- **TASK TO COMPLETE**: Give the data again exactly, from its opening line through the line in which "ขึ้นใหม่ ก่อด้วยอิฐต่อด้วยเสาไม้ทรงไทย กว้าง" appears.
==========
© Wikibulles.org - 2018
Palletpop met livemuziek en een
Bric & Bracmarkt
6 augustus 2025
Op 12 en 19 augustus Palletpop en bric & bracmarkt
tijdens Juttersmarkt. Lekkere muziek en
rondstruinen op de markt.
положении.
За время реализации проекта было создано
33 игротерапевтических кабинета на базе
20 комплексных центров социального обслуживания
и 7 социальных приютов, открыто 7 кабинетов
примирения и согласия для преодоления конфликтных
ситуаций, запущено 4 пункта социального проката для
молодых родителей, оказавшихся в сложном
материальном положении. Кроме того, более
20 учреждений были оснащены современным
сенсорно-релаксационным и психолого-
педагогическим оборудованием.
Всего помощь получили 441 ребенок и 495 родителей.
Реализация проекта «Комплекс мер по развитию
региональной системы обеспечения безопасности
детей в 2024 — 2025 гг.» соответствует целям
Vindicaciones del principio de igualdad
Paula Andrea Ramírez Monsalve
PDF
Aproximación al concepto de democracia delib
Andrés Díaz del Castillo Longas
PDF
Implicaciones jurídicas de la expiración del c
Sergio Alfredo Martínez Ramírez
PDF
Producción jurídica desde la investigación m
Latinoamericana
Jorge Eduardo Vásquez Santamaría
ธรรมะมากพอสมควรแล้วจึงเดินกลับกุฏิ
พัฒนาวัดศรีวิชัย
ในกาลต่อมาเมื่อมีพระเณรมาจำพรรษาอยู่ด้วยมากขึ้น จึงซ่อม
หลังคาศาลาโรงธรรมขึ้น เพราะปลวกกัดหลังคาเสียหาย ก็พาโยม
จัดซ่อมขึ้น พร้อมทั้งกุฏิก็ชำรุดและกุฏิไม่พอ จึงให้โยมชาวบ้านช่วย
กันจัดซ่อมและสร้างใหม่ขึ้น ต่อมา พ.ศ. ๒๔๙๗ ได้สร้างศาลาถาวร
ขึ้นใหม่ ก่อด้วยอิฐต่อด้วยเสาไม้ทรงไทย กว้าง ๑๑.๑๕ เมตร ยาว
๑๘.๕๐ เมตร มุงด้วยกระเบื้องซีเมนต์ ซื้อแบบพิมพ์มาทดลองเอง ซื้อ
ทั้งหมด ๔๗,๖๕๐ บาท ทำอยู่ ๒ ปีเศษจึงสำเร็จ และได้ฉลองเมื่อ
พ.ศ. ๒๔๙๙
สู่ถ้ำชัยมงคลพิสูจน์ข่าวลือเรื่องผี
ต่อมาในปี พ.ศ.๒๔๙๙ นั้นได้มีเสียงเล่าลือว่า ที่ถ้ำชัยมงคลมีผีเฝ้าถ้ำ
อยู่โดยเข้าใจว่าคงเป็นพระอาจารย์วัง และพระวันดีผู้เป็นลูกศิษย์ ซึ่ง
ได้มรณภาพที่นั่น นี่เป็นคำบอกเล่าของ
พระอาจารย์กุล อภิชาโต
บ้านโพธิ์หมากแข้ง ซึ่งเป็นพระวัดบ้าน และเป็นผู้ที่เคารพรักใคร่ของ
==========
- **ANSWER SPACE**:
© Wikibulles.org - 2018
Palletpop met livemuziek en een
Bric & Bracmarkt
6 augustus 2025
Op 12 en 19 augustus Palletpop en bric & bracmarkt
tijdens Juttersmarkt. Lekkere muziek en
rondstruinen op de markt.
положении.
За время реализации проекта было создано
33 игротерапевтических кабинета на базе
20 комплексных центров социального обслуживания
и 7 социальных приютов, открыто 7 кабинетов
примирения и согласия для преодоления конфликтных
ситуаций, запущено 4 пункта социального проката для
молодых родителей, оказавшихся в сложном
материальном положении. Кроме того, более
20 учреждений были оснащены современным
сенсорно-релаксационным и психолого-
педагогическим оборудованием.
Всего помощь получили 441 ребенок и 495 родителей.
Реализация проекта «Комплекс мер по развитию
региональной системы обеспечения безопасности
детей в 2024 — 2025 гг.» соответствует целям
Vindicaciones del principio de igualdad
Paula Andrea Ramírez Monsalve
PDF
Aproximación al concepto de democracia delib
Andrés Díaz del Castillo Longas
PDF
Implicaciones jurídicas de la expiración del c
Sergio Alfredo Martínez Ramírez
PDF
Producción jurídica desde la investigación m
Latinoamericana
Jorge Eduardo Vásquez Santamaría
ธรรมะมากพอสมควรแล้วจึงเดินกลับกุฏิ
พัฒนาวัดศรีวิชัย
ในกาลต่อมาเมื่อมีพระเณรมาจำพรรษาอยู่ด้วยมากขึ้น จึงซ่อม
หลังคาศาลาโรงธรรมขึ้น เพราะปลวกกัดหลังคาเสียหาย ก็พาโยม
จัดซ่อมขึ้น พร้อมทั้งกุฏิก็ชำรุดและกุฏิไม่พอ จึงให้โยมชาวบ้านช่วย
กันจัดซ่อมและสร้างใหม่ขึ้น ต่อมา พ.ศ. ๒๔๙๗ ได้สร้างศาลาถาวร
ขึ้นใหม่ ก่อด้วยอิฐต่อด้วยเสาไม้ทรงไทย กว้าง ๑๑.๑๕ เมตร ยาว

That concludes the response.